### [DIRECTIONS FOR THIS TASK]
From the records below, transcribe exactly the lines that begin at the line with "хочет повысить гражданскую сознатель" and end at the line with "будущее. Очень много нытиков.", both included.

### [Stored data entries]
------------------------------------------------

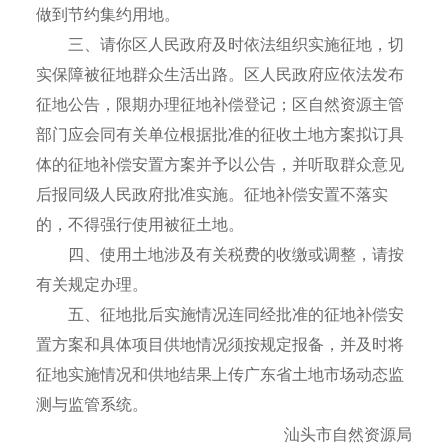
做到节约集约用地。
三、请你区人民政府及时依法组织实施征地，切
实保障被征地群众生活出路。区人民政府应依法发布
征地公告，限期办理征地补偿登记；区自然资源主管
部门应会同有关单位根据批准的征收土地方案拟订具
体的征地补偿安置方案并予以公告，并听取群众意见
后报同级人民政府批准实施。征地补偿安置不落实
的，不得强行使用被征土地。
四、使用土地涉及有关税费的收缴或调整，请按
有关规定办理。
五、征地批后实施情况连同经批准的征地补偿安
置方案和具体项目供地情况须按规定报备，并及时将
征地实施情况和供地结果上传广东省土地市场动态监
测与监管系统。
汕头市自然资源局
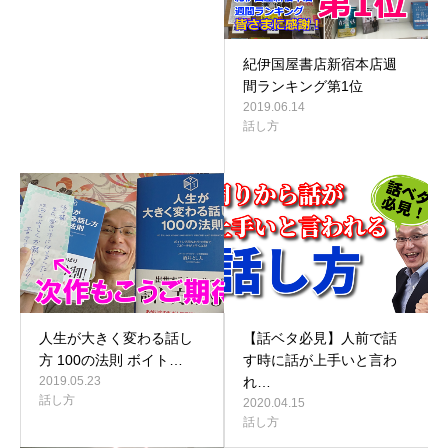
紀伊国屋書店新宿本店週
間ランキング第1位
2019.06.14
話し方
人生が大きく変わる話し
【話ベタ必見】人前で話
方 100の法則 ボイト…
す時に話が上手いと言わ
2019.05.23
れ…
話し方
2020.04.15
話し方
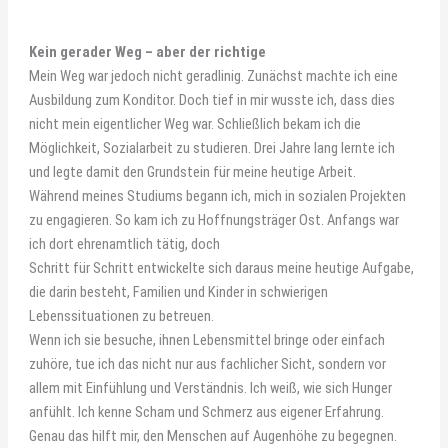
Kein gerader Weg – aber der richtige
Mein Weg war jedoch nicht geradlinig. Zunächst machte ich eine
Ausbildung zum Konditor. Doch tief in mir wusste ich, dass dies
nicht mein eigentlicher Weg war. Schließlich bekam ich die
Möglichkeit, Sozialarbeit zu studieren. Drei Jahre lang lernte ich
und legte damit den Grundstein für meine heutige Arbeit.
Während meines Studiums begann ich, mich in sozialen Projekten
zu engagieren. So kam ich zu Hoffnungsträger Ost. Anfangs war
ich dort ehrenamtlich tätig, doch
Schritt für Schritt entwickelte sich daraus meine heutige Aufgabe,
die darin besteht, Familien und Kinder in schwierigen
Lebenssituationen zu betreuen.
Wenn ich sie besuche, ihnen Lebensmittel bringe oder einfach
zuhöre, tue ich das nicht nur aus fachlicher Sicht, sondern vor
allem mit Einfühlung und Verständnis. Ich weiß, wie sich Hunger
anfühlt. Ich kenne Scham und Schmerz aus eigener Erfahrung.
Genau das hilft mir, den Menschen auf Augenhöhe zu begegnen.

------------------------------------------------

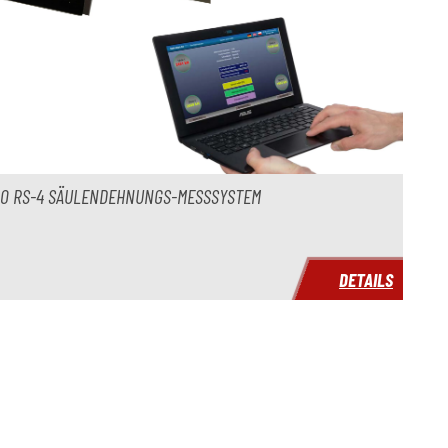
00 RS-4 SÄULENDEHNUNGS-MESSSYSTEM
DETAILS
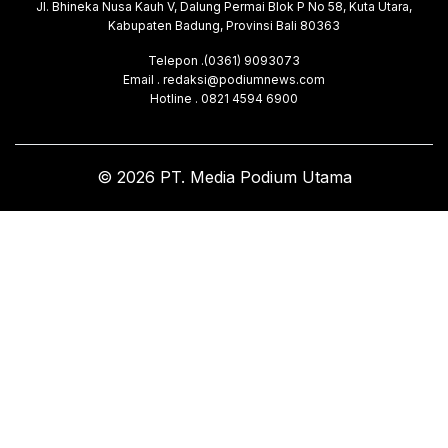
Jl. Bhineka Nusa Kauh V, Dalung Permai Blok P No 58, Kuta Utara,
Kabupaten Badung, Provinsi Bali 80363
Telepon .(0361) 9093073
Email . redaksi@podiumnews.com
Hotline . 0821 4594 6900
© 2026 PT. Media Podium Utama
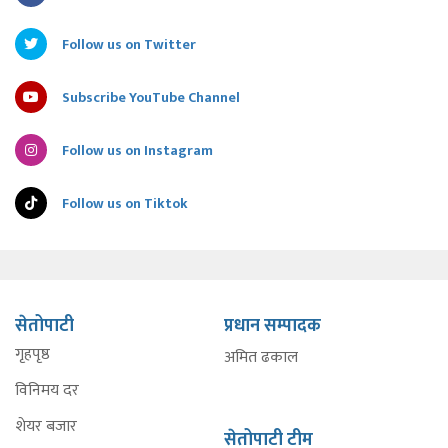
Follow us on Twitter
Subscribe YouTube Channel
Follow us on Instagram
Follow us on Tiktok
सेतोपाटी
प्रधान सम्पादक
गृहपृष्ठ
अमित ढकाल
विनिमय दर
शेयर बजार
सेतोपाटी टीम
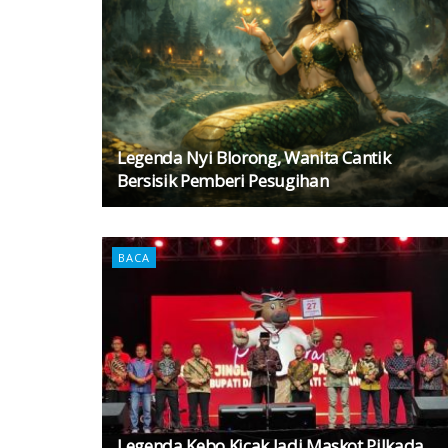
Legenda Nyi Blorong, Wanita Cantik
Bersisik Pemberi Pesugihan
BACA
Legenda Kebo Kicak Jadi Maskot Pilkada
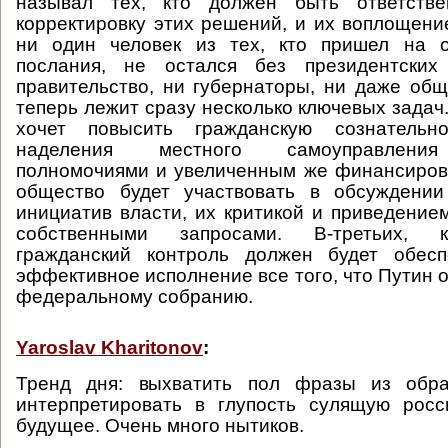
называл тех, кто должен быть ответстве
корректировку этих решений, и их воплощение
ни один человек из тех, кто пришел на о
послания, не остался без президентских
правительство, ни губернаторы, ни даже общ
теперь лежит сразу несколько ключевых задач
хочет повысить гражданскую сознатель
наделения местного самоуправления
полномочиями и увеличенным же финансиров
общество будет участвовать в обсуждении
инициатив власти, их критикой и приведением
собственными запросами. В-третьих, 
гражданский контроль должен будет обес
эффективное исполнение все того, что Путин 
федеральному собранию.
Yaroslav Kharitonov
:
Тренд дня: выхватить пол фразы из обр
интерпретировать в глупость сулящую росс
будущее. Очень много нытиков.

------------------------------------------------

### [REPLY]
хочет повысить гражданскую сознатель
наделения местного самоуправления
полномочиями и увеличенным же финансиров
общество будет участвовать в обсуждении
инициатив власти, их критикой и приведением
собственными запросами. В-третьих, 
гражданский контроль должен будет обес
эффективное исполнение все того, что Путин 
федеральному собранию.
Yaroslav Kharitonov
:
Тренд дня: выхватить пол фразы из обр
интерпретировать в глупость сулящую росс
будущее. Очень много нытиков.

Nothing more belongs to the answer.